Wait – how exactly do we optimize an info post?
Shown: Optimizing our example info post to make the best use of keywords from our search results and to get better content. I typically use the secondary keywords I’ve selected that make sense, add value to the reader, and are highly relevant to the topic for H2 subtopics. They may need a bit of tweaking for correct syntax and proper English, but normally very little changes are needed.
Let’s continue with our above example info keyword “how to set up a cat hammock at home.” We’ll then make note of additional secondary keywords (keywords aside from the H1 title/search intent keyword) that we can use.
These can be keywords of very low search volume.
In fact, I often use low-volume keywords, as many aren’t be covered well by competing sites. I focus on finding good keywords I can use to write content sections for.
Following this approach, I might find some great secondary keywords such as:
- different types of cat hammocks
- padded vs standard cat hammocks
- do hammocks have scratching posts
- best brand cat hammocks
- how long does a cat hammock take to assemble
As you can see, keywords like this are (1) very relevant to the main topic, and (2) help answer questions many readers have related to the topic.

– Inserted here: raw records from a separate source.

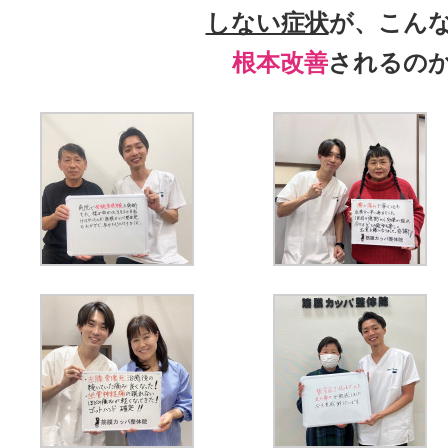
しない症状
が、こん
根本改善
されるの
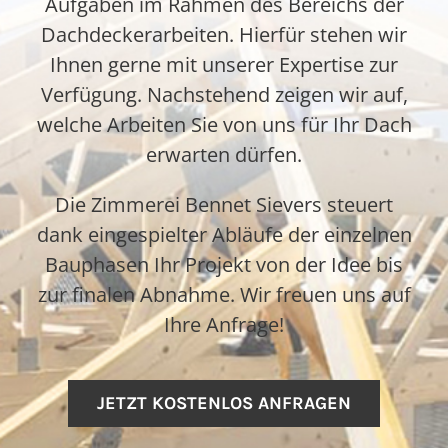
Aufgaben im Rahmen des Bereichs der
Dachdeckerarbeiten. Hierfür stehen wir
Ihnen gerne mit unserer Expertise zur
Verfügung. Nachstehend zeigen wir auf,
welche Arbeiten Sie von uns für Ihr Dach
erwarten dürfen.
Die Zimmerei Bennet Sievers steuert
dank eingespielter Abläufe der einzelnen
Bauphasen Ihr Projekt von der Idee bis
zur finalen Abnahme. Wir freuen uns auf
Ihre Anfrage!
JETZT KOSTENLOS ANFRAGEN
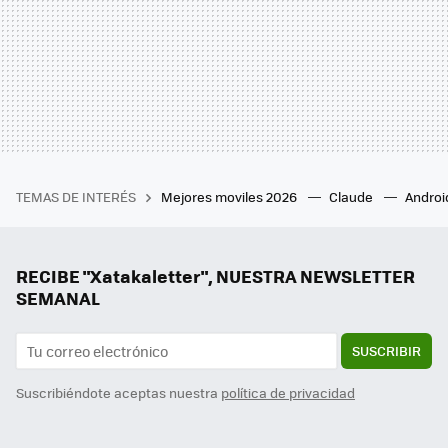
TEMAS DE INTERÉS
Mejores moviles 2026
Claude
Androi
RECIBE "Xatakaletter", NUESTRA NEWSLETTER
SEMANAL
SUSCRIBIR
Suscribiéndote aceptas nuestra
política de privacidad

I then use keywords like these in H2 sections within the content in addition to answering the main search query (focus info post keyword). Note that my posts are very successful because I make sure to answer the main search query very clearly and make the answers easy to find & read.
The additional keywords subtopics are just “icing on the cake” both for the reader and for SEO ranking.
I’ve fairly consistently ranked at the #1 position for my info posts using this method and got a big boost in my site traffic and authority. Certainly, you can, too!
Remember these key points when it comes to choosing a great low-competition info keyword & writing great informational content:
- Look for low-competition info keywords that are being poorly covered or ignored in search results. These may not be KGR compliant but may have higher monthly search volumes.
- Use great images, diagrams, infographics, and more. People love diagram and other images that are clear and get the point across clearly (and are easy to read on small screens, too!)
- Be sure to answer the main focus info KW clearly and directly.
- Optimize for better SEO (and content) by taking advantage of additional keywords you might not otherwise use.
By following these tips you too can potentially help your site drive more traffic and even suggest some related products within the info posts.